04. Partner of crime

17.1K 1.4K 39
                                    

September, 2005

"Pake celana dalam, kan?" Bae bertanya seraya menatap sekitar dengan gusar, seolah takut aksi kami akan ketahuan.

"Ya pake lah," jawabku sewot.

Bae menoleh dan kali ini menatap rok seragamku yang panjangnya 2 cm di atas lutut.

"Maksudku, bukan celana dalam biasa, Zoya. Itu, Safety Pants, atau apa sih namanya, yang lebih panjang dari celana dalam, yang__"

"Iya, iya, pake kok." Aku makin sewot.

Bae mengerutkan bibirnya. "Aku nggak mau disebut tukang ngintip lagi," keluhnya.

Aku mendengkus.
Terakhir kali kami melakukan ini, aku memang sempat meneriakinya tukang ngintip gara-gara dia mengomentari celana dalamku yang terlalu seksi.
Dia bahkan membahasnya selama tiga hari berturut-turut.
"Serius deh, yang kamu pake itu Thong, kan? Aku pernah lihat itu di majalah dewasa. Emang anak es-em-a udah boleh pake Thong, ya? Seksi banget sih," omelnya waktu itu.
Asyem.

"Udah deh, cepet jongkok. Keburu ketahuan, nih," titahku ketus.

Bae sempat ngedumel lirih sambil melepaskan tas ransel di punggungnya kemudian menyodorkannya padaku.
Aku menerima tas tersebut lalu menggantungkannya di bahu sebelah kiri. Ringan. Dugaanku, Bae hanya membawa tiga buku tulis dan sebuah pulpen. Seperti biasanya.
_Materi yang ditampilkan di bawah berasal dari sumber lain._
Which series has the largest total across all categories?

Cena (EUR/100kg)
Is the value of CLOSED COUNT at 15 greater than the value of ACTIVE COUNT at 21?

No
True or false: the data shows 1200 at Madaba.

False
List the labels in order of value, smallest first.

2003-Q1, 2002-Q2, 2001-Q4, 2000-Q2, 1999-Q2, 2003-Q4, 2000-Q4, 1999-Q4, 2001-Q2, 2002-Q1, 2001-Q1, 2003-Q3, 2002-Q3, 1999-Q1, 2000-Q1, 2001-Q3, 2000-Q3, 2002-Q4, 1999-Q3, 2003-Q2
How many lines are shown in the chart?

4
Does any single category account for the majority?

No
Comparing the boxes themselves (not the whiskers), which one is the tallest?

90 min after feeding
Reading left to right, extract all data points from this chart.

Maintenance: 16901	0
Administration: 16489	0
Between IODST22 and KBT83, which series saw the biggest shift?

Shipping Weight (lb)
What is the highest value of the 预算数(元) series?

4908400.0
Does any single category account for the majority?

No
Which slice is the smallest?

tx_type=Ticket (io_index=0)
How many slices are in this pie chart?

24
Bae jarang membawa buku dan mencatat pelajaran bukan karena malas.
Walau memang terkadang sifat malasnya muncul, tapi ia siswa yang cerdas.
Ia tak perlu repot mencatat karena semua pelajaran yang diterangkan guru selalu ia ingat dengan baik.

Taruhan deh, andaikan Bae jadi murid rajin dan penurut, dia pasti bakal jadi siswa populer dan kesayangan semua guru.

Sayangnya, ya begitulah. Bae adalah Bae. Murid urakan, sering bikin onar, tukang bolos, dan langganan ke ruang BP.

"Cepetan dong," desis Bae jengkel. Cowok itu sudah jongkok menghadap tembok, membelakangiku.

Hari ini kami berencana kabur dari sekolah, lagi. Teknisnya, aku akan naik ke pundak Bae, lalu pemuda itu akan berdiri agar aku bisa menjangkau bagian atas pagar dan setelah sampai di sana, aku akan membantu Ia naik, lalu kami meloncat keluar. Selesai.

Biasanya kami memutuskan kabur karena bosan dengan pelajaran-pelajaran tertentu. Tapi untuk kali ini, kami memutuskan kabur di jam kelima karena berniat menonton musik indie.

The Pumpkins, grup indie yang sedang naik daun sedang mengadakan konser di sebuah gedung olah raga dekat alun-alun kota. Dan kami tak ingin melewatkan kesempatan menikmati pertunjukkan tersebut.

"Siap?" tanyaku.
"Hm." Ia menjawab singkat. Aku beranjak, berpegangan pada dinding, lalu menginjakkan sepatuku di kedua bahunya. Setelah keseimbanganku terjaga, Bae perlahan berdiri sehingga aku dengan mudah menjalankan skenario kami.

Mula-mula, kulemparkan tasku dan juga tas Bae ke seberang. Menjangkau puncak pagar, perlahan aku naik ke sana. Dan dengan mudah, aku membantu Bae naik.
Kami baru saja sampai di atas ketika terdengar bunyi peluit.
Hanya satu orang yang punya kebiasaan itu. Meniup peluit nyaring tanpa jeda.
Adalah Pak Guru Anton, Sang guru piket.

Aku dan Bae perpandangan. "Gawat," desisku.

Dan teriakan itu terdengar.
"BAEEE! ZOYAAA! BAPAK HITUNG SAMPAI TIGA, TURUN DARI SANA! JIKA TIDAK___"
Pak Guru sudah berteriak heboh dari bawah sana sambil mengayun-ayun tongkat baseball. Tongkat itu biasa beliau gunakan untuk menakut-nakuti siswa yang bikin onar.

"Loncat!" seru Bae. Dan belum sempat aku menjawab, cowok itu sudah melesat turun ke sisi di luar tembok.

Melihat ulahnya, kemarahan Pak Guru makin meledak. "BAEEE!" teriaknya. Tatapannya beralih padaku. "Zoya, jika kamu nggak turun ke sini, maka Bapak akan memanggil orang tuamu!"